Time to End the Performance Review?

Is it time to end workplace reviews and the so-called performance management process?  The answer is “yes”, according to UCLA professor Samuel Culbert.

Culbert — who published 2011’s “Get Rid of the Performance Review!  How Companies Can Stop Intimidating, Start Managing — and Focus on Getting Results That Really Matter” claims that companies practicing performance previewsnot reviews — will get the best results.
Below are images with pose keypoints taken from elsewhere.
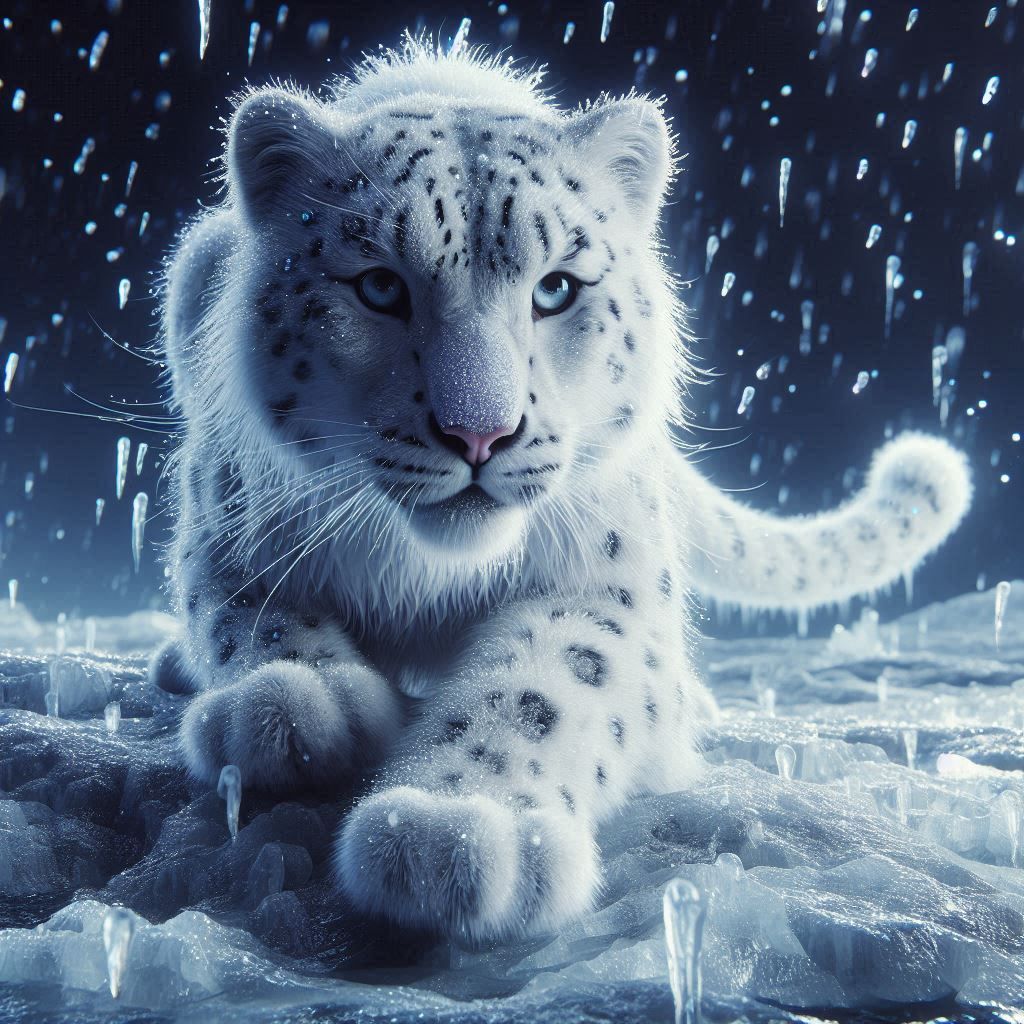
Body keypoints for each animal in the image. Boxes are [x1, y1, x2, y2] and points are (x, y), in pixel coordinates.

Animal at [151, 37, 972, 944]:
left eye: (556, 287)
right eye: (379, 286)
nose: (479, 433)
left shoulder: (608, 582)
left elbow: (547, 683)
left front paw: (446, 828)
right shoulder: (225, 517)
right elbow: (244, 610)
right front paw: (296, 705)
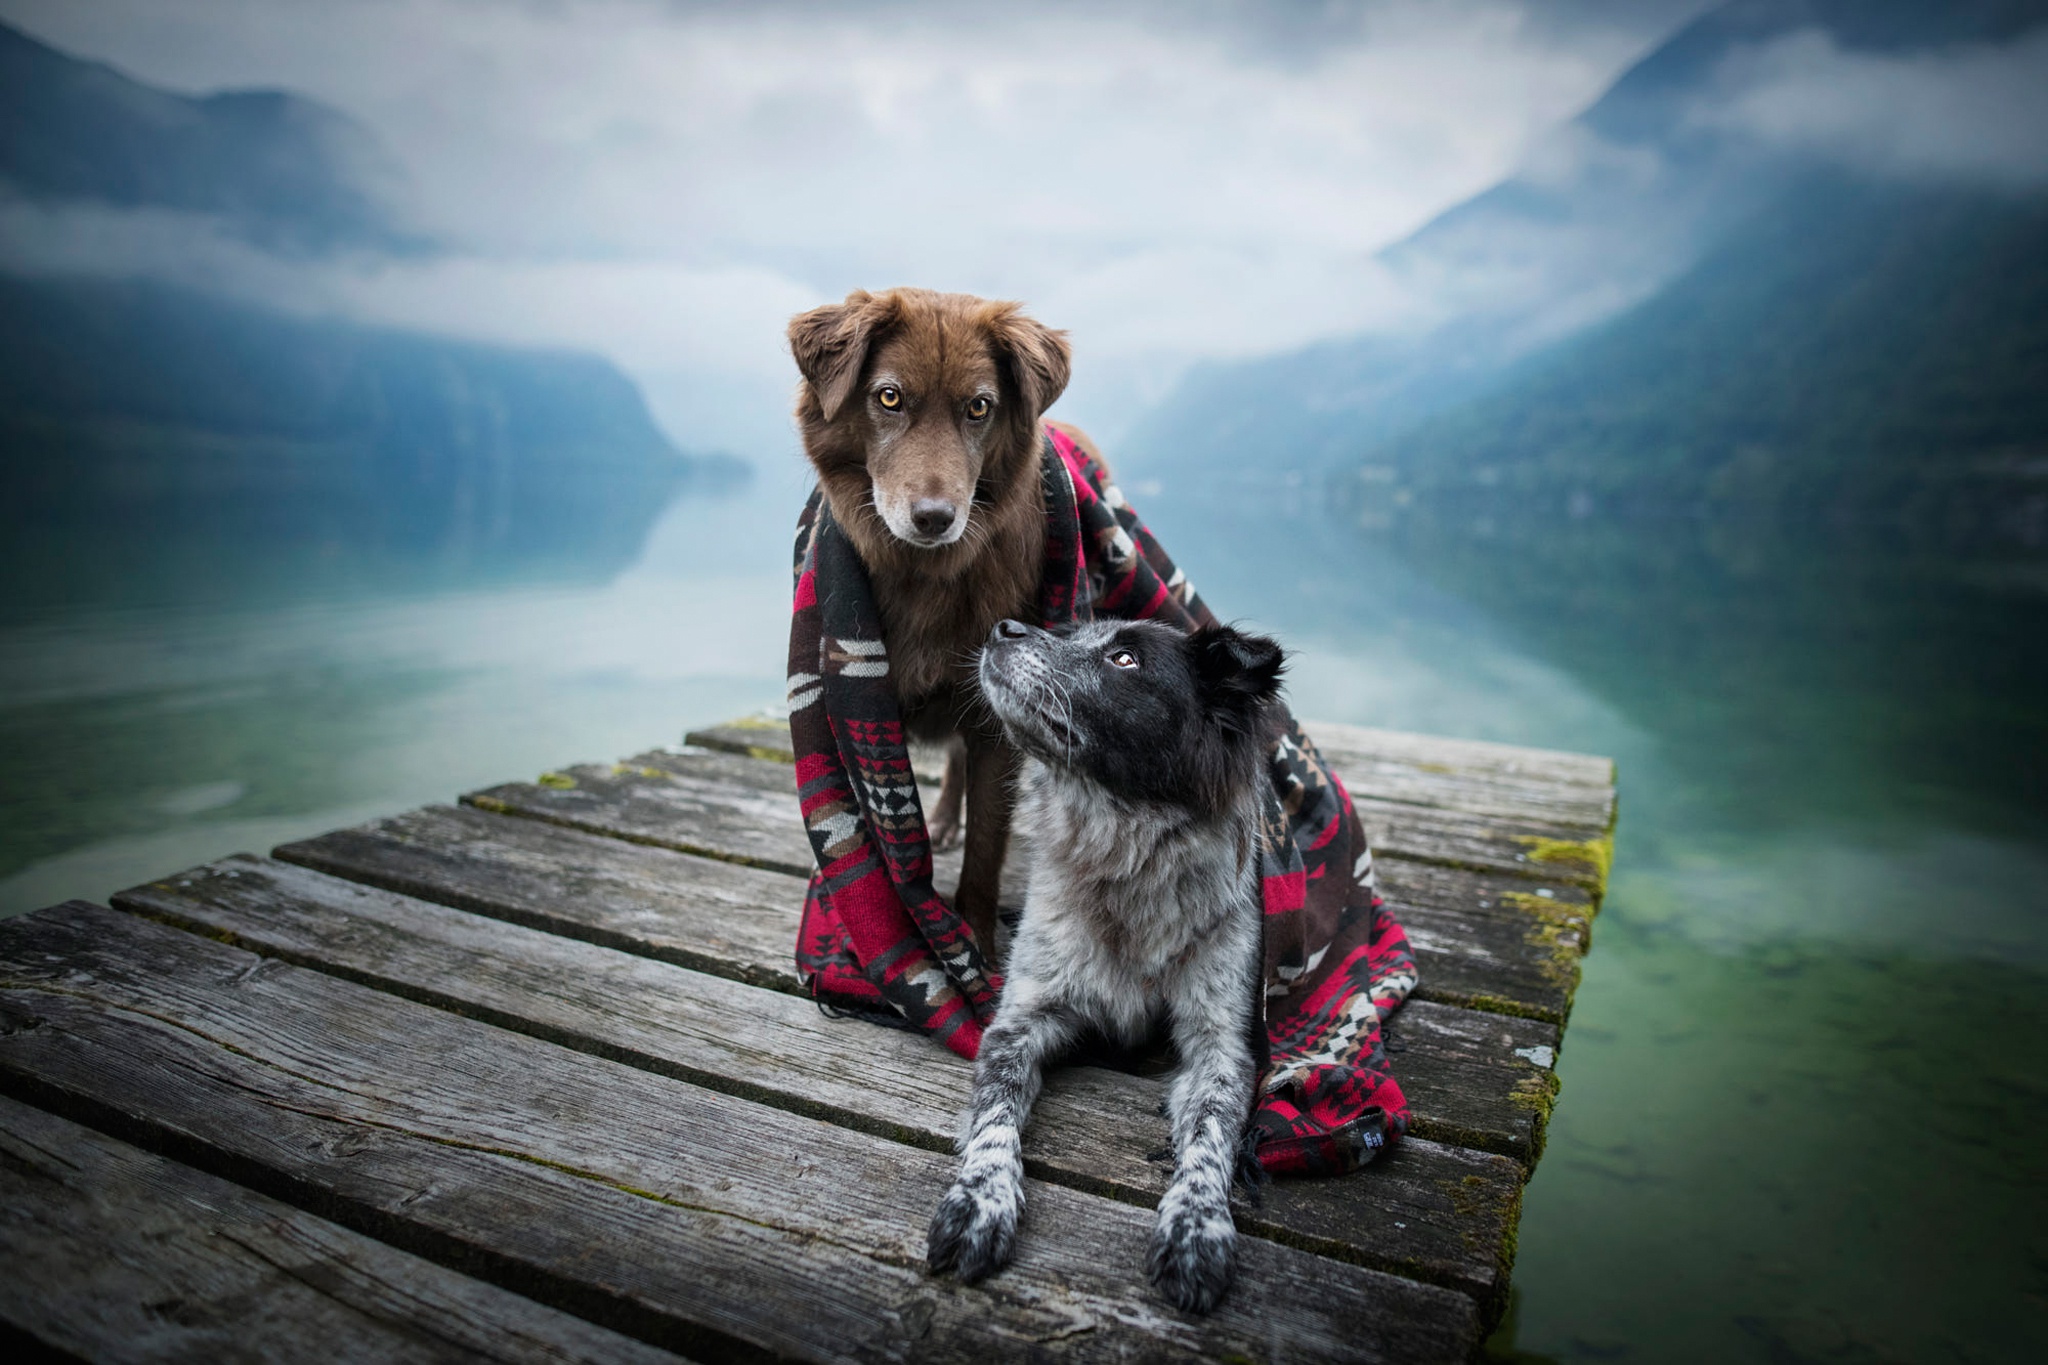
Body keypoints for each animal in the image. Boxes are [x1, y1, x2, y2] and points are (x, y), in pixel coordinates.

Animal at [790, 286, 1105, 961]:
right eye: (888, 397)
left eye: (979, 408)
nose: (934, 518)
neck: (926, 576)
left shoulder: (995, 715)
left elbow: (987, 844)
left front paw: (977, 944)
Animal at [929, 618, 1277, 1309]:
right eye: (1076, 633)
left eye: (1123, 659)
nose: (1005, 626)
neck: (1126, 862)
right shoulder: (1021, 1020)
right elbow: (995, 1117)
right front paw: (980, 1200)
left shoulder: (1221, 1045)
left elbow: (1212, 1138)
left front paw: (1197, 1228)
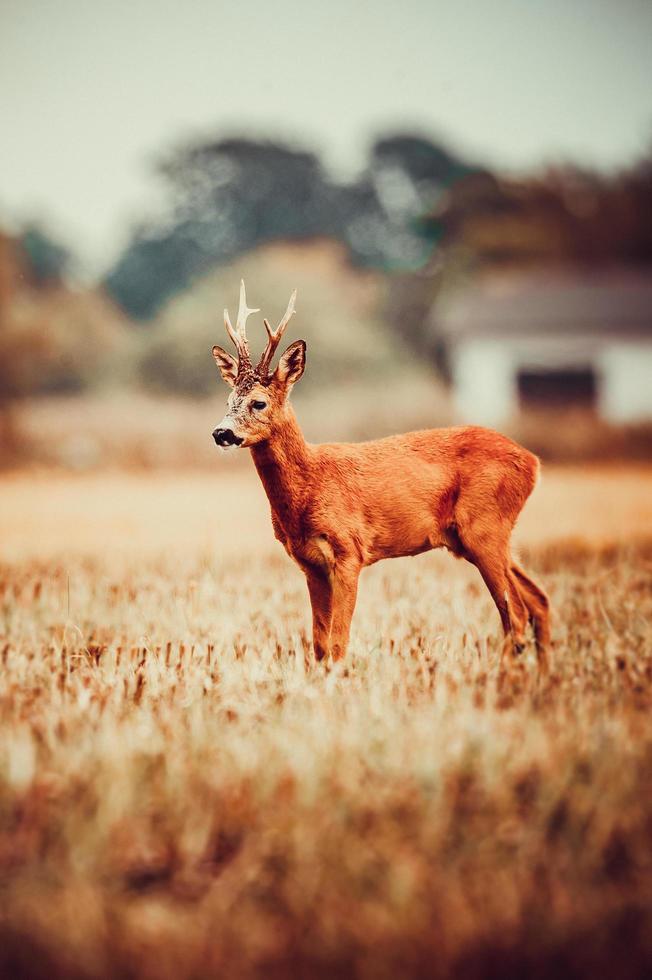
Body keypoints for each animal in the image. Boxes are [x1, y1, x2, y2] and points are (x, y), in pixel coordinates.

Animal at [213, 280, 552, 668]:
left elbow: (338, 642)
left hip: (486, 526)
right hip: (478, 536)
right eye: (228, 402)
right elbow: (318, 643)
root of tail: (533, 462)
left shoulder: (349, 550)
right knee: (539, 601)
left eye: (259, 402)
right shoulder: (310, 563)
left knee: (517, 614)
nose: (221, 433)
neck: (309, 486)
By a performance preview, Culbert means a joint goal-setting session between employees and managers that sets performance expectations up-front, and then positions the supervisor as an ongoing resource to discuss progress, to help overcome performance obstacles, and to provide regular feedback on performance.   With this future-focused approach, an emphasis is placed on supervisor and subordinate working together as partners to achieve objectives, each with a vested interest in success.   Specifically, this discussion should focus on how the supervisor and subordinate will partner together even more effectively in the future than they have in the past.

Culbert claims that these performance previews should replace the tradition performance review, which is a top-down, one-sided discussion where managers discuss past performance with subordinates.   According to Culbert, the typical performance review is subjective, focuses on past situations that cannot be changed, and typically discourage input from subordinates.

But what about poor performers who need to be removed from the organization?  Culbert argues that adopting the performance preview model will actually facilitate more straight-talk discussions about poor performers, and will actually expedite the process of dealing with poor performers.   Of course, he sees the performance preview approach as minimizing the actual number of poor performers in an organization.

Culbert notes that in order to be successful, such performance previews need to embedded in the overall corporate culture of the organization — and that higher-level managers need to lead by example in incorporating this approach.  Furthermore, individual employees need to take responsibility for their own development under such a system, and employees also need to solicit feedback on their performance throughout the year.